───── MATERIAL FOR THE TASK

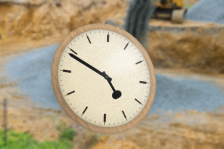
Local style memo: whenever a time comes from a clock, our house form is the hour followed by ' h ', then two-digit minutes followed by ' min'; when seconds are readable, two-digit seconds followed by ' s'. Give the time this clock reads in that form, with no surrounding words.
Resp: 4 h 49 min
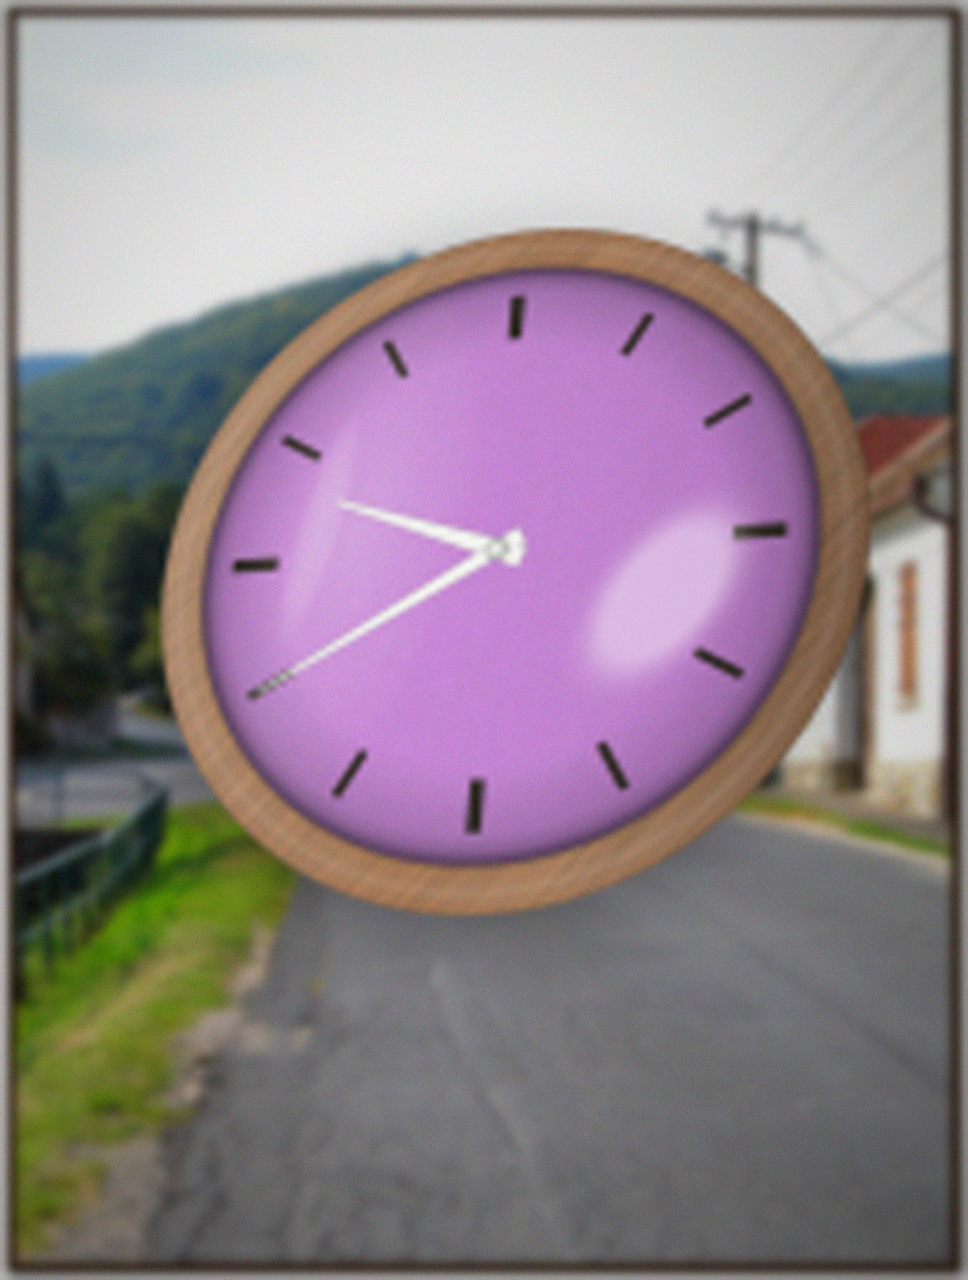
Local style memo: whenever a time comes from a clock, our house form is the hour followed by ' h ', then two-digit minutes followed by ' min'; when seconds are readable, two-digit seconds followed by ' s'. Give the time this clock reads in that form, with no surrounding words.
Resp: 9 h 40 min
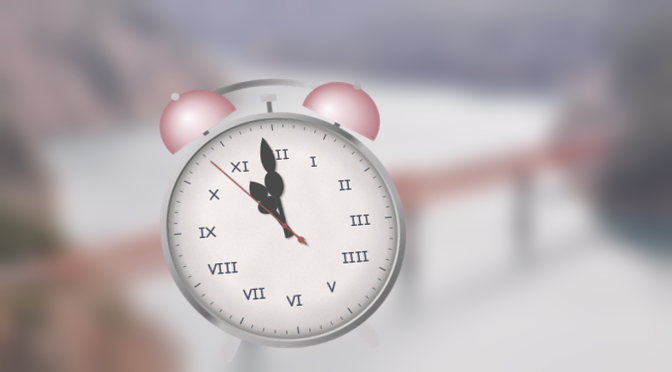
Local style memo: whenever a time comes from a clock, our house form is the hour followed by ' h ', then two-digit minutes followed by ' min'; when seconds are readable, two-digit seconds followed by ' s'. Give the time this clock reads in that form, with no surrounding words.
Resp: 10 h 58 min 53 s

──────────

> DIRECTIONS: Arrange every line of the rows above as a numbered list, skipping blank lines and leaving out the pictures.

> RESPONSE:
1. Local style memo: whenever a time comes from a clock, our house form is the hour followed by ' h ', then two-digit minutes followed by ' min'; when seconds are readable, two-digit seconds followed by ' s'. Give the time this clock reads in that form, with no surrounding words.
2. Resp: 4 h 49 min
3. Local style memo: whenever a time comes from a clock, our house form is the hour followed by ' h ', then two-digit minutes followed by ' min'; when seconds are readable, two-digit seconds followed by ' s'. Give the time this clock reads in that form, with no surrounding words.
4. Resp: 9 h 40 min
5. Local style memo: whenever a time comes from a clock, our house form is the hour followed by ' h ', then two-digit minutes followed by ' min'; when seconds are readable, two-digit seconds followed by ' s'. Give the time this clock reads in that form, with no surrounding words.
6. Resp: 10 h 58 min 53 s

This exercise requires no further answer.